De quels critères avons-nous besoin aujourd'hui pour évaluer correctement l'équilibre des forces de classe ?

  • La capacité de la classe ouvrière à résister à la politique d'austérité de la bourgeoisie et le degré de solidarité développé dans ses rangs sont indubitablement des facteurs pertinents pour une telle évaluation.
  • Mais il y a aussi la question des perspectives. Si le prolétariat n'est pas capable de se percevoir comme une classe distincte et de développer une perspective allant au-delà de la société existante qui nous soumet à la logique aliénée du profit pour le profit, il n'y a pas d'avenir à rechercher - et cet état d'esprit affecte la capacité de résistance du prolétariat. "Après 1989, avec l'effondrement des régimes "socialistes", un facteur qualitatif nouveau a surgi : l'impression de l'impossibilité d'une société moderne non basée sur des principes capitalistes. Dans ces circonstances, il est bien plus difficile pour le prolétariat de développer, non seulement sa conscience et son identité de classe, mais aussi ses luttes économiques défensives, dans la mesure où la logique des besoins de l'économie capitaliste pèse beaucoup plus si elle semble n'avoir aucune alternative." (Point 13)
  • Plus précisément, la résolution souligne les effets pernicieux de la perte de solidarité dans les rangs du prolétariat : "Plus particulièrement, nous voyons la montée du phénomène de bouc-émissarisation, une façon de penser qui accuse les personnes – sur lesquelles on projette tout le mal du monde – de tout ce qui va mal dans la société. De telles idées ouvrent la porte au pogrom. Aujourd’hui, le populisme est la manifestation la plus frappante, mais loin d’être la seule, de ce problème, qui tend à imprégner tous les rapports sociaux. Au travail et dans la vie quotidienne de la classe ouvrière, de façon croissante, il affaiblit la coopération, renforce l'atomisation  et le développement de la méfiance mutuelle et du mobbing." (Point 20)

Nous ne pensons pas que le point de non-retour a été franchi, que la classe ouvrière dans les centres de l'essor historique du capitalisme mondial, et avec elle la masse gigantesque du prolétariat en  Chine, ont été vaincues. Nous voyons encore dans cette situation qu’il existe un potentiel pour le développement de ce que nous appelons la dimension politico-morale de la lutte prolétarienne : "l'émergence d'un rejet profond du mode de vie existant de la part de secteurs plus larges de la classe."  (Point 24)

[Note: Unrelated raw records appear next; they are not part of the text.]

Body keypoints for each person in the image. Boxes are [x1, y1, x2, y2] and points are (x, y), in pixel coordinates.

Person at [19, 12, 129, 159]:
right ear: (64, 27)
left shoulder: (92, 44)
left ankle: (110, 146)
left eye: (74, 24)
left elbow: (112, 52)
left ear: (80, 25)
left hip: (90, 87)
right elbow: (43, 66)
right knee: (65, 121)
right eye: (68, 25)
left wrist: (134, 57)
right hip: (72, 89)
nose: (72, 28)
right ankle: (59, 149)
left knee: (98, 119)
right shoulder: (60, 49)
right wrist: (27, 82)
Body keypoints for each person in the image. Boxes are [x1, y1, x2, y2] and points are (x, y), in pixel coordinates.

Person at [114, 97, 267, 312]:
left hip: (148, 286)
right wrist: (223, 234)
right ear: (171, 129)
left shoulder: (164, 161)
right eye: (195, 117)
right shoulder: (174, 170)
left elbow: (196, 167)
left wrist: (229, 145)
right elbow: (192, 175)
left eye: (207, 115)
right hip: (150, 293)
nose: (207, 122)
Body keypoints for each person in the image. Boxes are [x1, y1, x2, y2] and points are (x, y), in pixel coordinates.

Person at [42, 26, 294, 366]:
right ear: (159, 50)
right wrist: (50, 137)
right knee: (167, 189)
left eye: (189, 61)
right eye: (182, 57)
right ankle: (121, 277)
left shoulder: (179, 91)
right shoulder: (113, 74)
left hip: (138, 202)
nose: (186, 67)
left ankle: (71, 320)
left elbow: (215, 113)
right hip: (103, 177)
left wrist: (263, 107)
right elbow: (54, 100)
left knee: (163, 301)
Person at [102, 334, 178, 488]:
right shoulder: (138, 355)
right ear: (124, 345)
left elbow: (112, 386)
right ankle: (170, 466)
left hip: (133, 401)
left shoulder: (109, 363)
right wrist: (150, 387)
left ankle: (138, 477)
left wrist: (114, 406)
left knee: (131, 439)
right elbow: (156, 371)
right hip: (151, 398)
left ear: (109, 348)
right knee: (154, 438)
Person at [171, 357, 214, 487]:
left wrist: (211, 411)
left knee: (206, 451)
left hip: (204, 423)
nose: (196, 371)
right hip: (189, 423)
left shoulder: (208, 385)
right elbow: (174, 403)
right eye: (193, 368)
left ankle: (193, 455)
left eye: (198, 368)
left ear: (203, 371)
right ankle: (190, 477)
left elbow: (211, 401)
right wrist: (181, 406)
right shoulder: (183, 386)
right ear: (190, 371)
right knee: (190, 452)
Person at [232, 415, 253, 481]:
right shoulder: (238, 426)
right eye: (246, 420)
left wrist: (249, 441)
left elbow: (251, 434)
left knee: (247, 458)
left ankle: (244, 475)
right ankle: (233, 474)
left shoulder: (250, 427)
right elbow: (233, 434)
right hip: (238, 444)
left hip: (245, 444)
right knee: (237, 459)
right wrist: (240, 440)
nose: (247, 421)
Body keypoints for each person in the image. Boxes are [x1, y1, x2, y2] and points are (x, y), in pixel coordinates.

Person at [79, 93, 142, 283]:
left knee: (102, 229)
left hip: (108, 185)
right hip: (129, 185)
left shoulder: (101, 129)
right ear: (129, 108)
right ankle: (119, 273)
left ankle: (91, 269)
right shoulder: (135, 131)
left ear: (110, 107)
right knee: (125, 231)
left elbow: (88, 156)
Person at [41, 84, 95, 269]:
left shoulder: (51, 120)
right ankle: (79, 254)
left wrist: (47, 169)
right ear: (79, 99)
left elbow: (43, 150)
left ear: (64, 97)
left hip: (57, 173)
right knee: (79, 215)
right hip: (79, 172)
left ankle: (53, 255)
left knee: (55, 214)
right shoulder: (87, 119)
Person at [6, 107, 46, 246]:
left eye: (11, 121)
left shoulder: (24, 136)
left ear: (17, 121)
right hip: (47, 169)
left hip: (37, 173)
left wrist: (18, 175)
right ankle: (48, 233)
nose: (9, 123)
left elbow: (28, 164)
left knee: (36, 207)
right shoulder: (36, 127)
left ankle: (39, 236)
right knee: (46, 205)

Cette situation difficile a également une conséquence sur nos tâches en tant que minorité de la classe. Les minorités révolutionnaires sont un produit de la classe et ont un rôle spécifique - à l'heure actuelle, elles constituent un pont organisationnel entre les luttes révolutionnaires du passé et celles de l'avenir, même si, entre les deux, la distance est énorme.